Originally published in Canadian Military Family Magazine, Fall 2019.
When a child presents with difficulty paying attention in their daily activities, the first thought a parent has is "Does my child have Attention Deficit Hyperactivity Disorder"? ADHD is diagnosed based on presentation, rather than physiological or structural changes. In other words, there is no bloodwork, scan or biopsy that can be done to diagnose ADHD. In its truest form, ADHD is a brain-based disorder that is caused by changes in dopamine levels, a hormone and neurotransmitter. That being said, there are many other elements to consider that can present similarly to ADHD but require different means of treatment. This is especially important to consider if you have a child who does not respond to traditional ADHD medications.
Our sensory system provides us with information about what is going on around us. A healthy brain is able to filter out information which is not important and can focus on what we need to pay attention to. In some cases, these messages get crossed and a child is unable to filter out background noise such as the noise in the hallway, the birds outside or the hum from the fluorescent lights, making it very challenging to pay attention in class.
There are two parts to vision that I consider. The first is how clearly each eye sees an object at a distance, this is referred to as “acuity” and what is checked by an optometrist at a regular eye exam. The second is how well the eyes work together. This is called “teaming” and, for some children, this can be a huge challenge leading to double vision, headaches and the inability to pay attention when reading, printing, or copying from the board.
Our gut is made up of billions of microbes, some good and some bad. When the “bad” microbes take over, it can lead to changes in attention. Remember when I said that ADHD is based on dopamine levels in the brain? Approximately 50% of our dopamine is made in our gut (and 90% of our serotonin, which is our happy hormone!)
All babies are born with a set of primitive reflexes that are designed to assist with survival in the first year of life. Typically, these reflexes go away by around one year of age; however, when they don’t go away they can lead to challenges such as the inability to sit still, difficulty using the upper and lower halves of the body together (making sitting at a desk challenging) or using the right and left sides of the body at the same time (such as when holding a piece of paper while printing or cutting).
Too much screen time
Children who exceed the screen time guidelines are at a greater risk of developing issues with inattention. With exposure to screens, the mind is primed to expect information at a very fast pace; when information is presented at a regular pace in the classroom, the brain struggles to keep its focus.
Poor sleep, or lack of quality sleep, can lead to changes in our ability to focus. If you have concerns regarding your child’s ability to fall asleep or stay asleep, or if your child is restless, snores or coughs while sleeping, talk to your doctor about a referral for a sleep study.
Depression and anxiety are commonly diagnosed in children with ADHD, but which comes first? A child who is experiencing a mood disorder may appear inattentive as they’re struggling to be interested in a topic, or their mind is too busy racing with other concerns. Stress at home can also have an impact on a child’s attention span.
Poor Breathing Patterns
Believe it or not, mouth breathing can lead to difficulties with attention. Mouth breathing leads to a smaller airway, as well as snoring, chronic fatigue, and brain fog, which all contribute to a child's ability to focus.

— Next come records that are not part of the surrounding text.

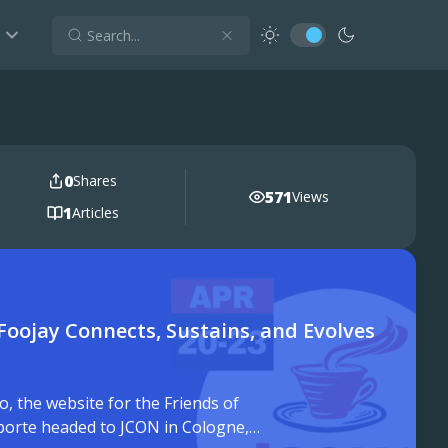
0
Shares
571
Views
1
Articles
Foojay Connects, Sustains, and Evolves
 the website for the Friends of
lporte headed to JCON in Cologne,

Adverse experiences in utero and early in life can lead to physical and chemical brain changes that alter behaviour. Intergenerational trauma can also lead to ADHD-like symptoms as many as four generations after exposure.
If your child does not respond to traditional ADHD medications, or if medications are not a good fit for your family, it is important to consider that one of the above elements may be the issue. Speak to your family physician or pediatrician about establishing an appropriate treatment plans that meet your child’s individual needs and ensure that your child is successful in school and life.